## Page extract
____________
The Motor Mount was from Cold Fusion racing, and will be availble in the future in a much nicer form.

Rtsbasic
08-24-2005, 04:19 PM
Where could I buy it in its current form? Can't find it listed on their website. It looks fine for what I need it for, a lot better than my own mount plate.

mscjakes
08-24-2005, 04:54 PM
What ESC is everyone using with a 11.1 Lipo pack???Thanks Jake...Also What motor

tcolesen
08-24-2005, 05:25 PM
The MGM controllers have a built-in Lipo cutoff that can be set to hard cutoff or soft. Hard cutoff is where it cuts power to the motor completely until the voltage goes above 3v/cell. Soft cutoff is where the controller decreases the motor speed when it goes below 3v/cell. The Schulze U-Force also has a user-settable LVC using the computer interface.

External units can also be made. I am working on one right now that could potentially be user settable (for the low voltage cutoff that they prefer) that would cause the motor to stutter when battery voltage gets low. It goes between the controller and the receiver. I am even working on a version that has this LVC device AND an external BEC, with both on the same circuit board. I probably won't sell this, as my time may become limited, but if they work, and some people are interested, I will see what I can do.
____________
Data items
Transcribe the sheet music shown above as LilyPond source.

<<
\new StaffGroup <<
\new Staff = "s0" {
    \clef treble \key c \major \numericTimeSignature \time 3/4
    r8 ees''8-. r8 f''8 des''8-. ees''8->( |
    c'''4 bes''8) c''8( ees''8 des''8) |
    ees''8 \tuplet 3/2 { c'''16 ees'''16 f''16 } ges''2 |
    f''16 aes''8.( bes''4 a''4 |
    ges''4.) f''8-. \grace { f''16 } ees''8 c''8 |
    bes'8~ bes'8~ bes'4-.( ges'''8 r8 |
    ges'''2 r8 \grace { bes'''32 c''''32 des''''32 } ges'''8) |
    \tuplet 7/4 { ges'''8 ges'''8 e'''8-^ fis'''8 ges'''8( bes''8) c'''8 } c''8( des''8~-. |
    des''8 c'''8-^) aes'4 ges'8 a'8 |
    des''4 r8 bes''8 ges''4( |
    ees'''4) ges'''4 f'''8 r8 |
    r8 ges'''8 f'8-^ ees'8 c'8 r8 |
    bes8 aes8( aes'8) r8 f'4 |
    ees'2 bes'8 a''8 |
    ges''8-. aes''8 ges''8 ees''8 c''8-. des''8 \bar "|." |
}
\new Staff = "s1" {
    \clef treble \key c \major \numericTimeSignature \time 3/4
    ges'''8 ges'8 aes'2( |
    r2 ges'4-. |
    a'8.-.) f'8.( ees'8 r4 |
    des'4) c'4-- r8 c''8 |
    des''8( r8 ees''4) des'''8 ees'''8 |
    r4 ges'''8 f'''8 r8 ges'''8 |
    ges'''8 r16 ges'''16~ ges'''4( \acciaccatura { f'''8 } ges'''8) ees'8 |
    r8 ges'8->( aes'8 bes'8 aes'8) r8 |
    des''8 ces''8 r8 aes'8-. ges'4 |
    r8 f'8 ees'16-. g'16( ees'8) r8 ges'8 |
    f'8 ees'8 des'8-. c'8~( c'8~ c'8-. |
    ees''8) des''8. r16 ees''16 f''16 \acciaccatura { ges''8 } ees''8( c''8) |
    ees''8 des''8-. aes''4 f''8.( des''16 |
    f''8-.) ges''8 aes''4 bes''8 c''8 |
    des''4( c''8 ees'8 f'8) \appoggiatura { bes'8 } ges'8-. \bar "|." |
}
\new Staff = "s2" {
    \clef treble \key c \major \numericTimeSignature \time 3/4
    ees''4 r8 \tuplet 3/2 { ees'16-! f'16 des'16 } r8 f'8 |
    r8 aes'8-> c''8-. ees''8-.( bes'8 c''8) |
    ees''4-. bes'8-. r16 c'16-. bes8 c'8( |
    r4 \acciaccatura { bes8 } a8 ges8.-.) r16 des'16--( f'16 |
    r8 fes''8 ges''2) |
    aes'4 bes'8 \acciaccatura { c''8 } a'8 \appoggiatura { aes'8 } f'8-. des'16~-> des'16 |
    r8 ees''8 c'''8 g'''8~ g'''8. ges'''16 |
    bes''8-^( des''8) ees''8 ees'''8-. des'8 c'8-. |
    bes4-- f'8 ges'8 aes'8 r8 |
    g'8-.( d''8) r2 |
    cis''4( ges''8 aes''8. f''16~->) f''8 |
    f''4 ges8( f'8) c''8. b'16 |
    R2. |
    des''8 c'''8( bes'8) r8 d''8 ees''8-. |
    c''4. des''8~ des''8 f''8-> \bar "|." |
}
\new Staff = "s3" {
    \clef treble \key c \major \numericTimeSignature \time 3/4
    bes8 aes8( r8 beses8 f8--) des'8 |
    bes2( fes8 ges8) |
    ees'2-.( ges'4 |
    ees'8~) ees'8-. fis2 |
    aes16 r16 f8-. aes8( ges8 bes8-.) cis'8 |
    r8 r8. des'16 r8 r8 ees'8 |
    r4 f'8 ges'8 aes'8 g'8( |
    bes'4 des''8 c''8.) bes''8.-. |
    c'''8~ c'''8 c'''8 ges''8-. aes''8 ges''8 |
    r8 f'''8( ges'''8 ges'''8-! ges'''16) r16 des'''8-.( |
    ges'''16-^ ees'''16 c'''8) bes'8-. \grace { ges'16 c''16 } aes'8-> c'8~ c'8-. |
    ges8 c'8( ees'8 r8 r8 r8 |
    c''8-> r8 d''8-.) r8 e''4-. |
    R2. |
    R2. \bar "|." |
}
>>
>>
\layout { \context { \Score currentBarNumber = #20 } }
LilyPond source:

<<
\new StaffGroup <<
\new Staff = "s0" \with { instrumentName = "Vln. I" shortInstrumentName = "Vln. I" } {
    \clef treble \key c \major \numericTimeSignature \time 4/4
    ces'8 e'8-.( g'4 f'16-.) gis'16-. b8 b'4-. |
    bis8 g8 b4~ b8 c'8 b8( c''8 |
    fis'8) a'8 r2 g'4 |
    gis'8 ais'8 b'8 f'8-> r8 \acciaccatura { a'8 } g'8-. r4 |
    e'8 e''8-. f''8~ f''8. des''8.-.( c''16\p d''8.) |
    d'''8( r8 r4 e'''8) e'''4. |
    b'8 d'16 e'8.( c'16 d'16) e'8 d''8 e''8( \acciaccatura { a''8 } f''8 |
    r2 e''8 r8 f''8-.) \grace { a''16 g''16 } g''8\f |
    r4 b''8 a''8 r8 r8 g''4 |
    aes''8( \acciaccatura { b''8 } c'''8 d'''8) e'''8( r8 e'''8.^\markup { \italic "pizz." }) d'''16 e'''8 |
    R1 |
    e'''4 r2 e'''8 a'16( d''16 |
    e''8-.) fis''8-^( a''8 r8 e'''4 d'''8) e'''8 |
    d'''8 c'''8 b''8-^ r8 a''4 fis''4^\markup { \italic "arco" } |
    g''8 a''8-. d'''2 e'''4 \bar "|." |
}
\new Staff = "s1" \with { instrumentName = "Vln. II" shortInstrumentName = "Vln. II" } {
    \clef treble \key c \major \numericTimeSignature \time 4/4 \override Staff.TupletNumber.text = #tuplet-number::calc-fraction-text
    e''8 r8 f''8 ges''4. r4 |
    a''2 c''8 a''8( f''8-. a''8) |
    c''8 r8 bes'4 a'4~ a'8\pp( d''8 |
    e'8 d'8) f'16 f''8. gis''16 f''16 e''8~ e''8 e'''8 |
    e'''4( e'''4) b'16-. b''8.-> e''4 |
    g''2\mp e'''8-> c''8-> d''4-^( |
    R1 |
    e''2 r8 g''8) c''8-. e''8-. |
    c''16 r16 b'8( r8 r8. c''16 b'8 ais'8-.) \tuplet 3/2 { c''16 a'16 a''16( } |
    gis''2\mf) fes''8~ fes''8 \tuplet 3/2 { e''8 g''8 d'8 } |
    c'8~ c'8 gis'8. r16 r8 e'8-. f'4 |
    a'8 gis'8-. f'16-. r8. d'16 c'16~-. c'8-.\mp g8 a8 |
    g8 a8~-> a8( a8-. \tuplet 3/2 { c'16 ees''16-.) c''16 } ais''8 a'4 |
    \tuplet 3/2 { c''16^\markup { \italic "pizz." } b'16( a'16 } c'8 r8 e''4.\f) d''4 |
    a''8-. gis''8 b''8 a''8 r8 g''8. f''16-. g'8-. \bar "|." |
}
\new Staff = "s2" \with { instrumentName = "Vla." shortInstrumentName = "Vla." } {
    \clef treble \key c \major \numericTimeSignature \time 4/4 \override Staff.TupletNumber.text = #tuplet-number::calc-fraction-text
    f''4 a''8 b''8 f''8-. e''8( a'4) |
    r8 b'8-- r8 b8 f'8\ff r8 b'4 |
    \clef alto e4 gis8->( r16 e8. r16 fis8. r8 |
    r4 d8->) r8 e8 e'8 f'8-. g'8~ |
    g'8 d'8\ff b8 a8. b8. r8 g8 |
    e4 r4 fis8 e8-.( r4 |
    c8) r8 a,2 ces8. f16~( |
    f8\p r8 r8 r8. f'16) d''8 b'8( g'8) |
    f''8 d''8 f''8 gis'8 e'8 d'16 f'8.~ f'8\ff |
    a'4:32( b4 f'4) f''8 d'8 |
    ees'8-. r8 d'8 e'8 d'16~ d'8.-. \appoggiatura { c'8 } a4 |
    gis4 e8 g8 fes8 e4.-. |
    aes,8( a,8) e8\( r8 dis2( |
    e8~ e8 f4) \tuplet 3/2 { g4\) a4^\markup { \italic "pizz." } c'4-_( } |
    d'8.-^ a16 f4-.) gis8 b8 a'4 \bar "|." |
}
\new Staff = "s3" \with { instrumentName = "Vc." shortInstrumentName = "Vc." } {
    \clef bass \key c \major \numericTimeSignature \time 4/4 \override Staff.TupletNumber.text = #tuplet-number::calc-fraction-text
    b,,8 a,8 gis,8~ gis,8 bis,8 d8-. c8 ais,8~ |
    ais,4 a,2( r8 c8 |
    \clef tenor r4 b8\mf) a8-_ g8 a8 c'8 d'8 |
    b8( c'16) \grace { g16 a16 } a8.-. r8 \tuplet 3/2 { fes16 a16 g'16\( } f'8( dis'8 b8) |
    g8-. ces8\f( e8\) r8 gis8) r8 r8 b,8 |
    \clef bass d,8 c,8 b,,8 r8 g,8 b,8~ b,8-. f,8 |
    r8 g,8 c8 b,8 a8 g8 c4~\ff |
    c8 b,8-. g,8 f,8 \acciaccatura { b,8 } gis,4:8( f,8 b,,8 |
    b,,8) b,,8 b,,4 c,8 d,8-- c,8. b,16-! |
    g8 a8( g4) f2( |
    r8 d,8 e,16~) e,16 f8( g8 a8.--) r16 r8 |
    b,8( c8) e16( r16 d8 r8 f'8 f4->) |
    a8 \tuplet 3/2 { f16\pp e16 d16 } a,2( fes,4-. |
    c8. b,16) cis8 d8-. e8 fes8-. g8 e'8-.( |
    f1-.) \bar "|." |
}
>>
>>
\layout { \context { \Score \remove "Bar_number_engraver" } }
____________
## Goal A
Please translate this sentence from the forum thread on motor controllers into Spanish: "The MGM controllers have a built-in Lipo cutoff that can be set to hard cutoff or soft."
## Goal B
Write what comes next in the forum thread about Lipo cutoffs and speed controllers, picking up after its final sentence.

## Expected answer A
Los controladores MGM tienen un corte de Lipo incorporado que puede configurarse como corte duro o suave.

## Expected answer B
Gojira
09-08-2005, 05:10 PM
need help my 9920 will not set up right,after following the directions it goes full throttle with the tx at neutral ive been trying to set it up for 2 days and it keeps doing the same thing im using a futaba 3pk someone please help im going....cccrrrraaaaazzzzyyy

tcolesen
09-08-2005, 05:30 PM
Are you using the high-speed setting on your 3PK? If you are, then disable (or do whatever you can do to get the regular transmit speed). Not sure if this would work (assuming you are using it), but it is worth a try. Also, is your throttle trim in the middle? Have you trie reversing the throttle channel?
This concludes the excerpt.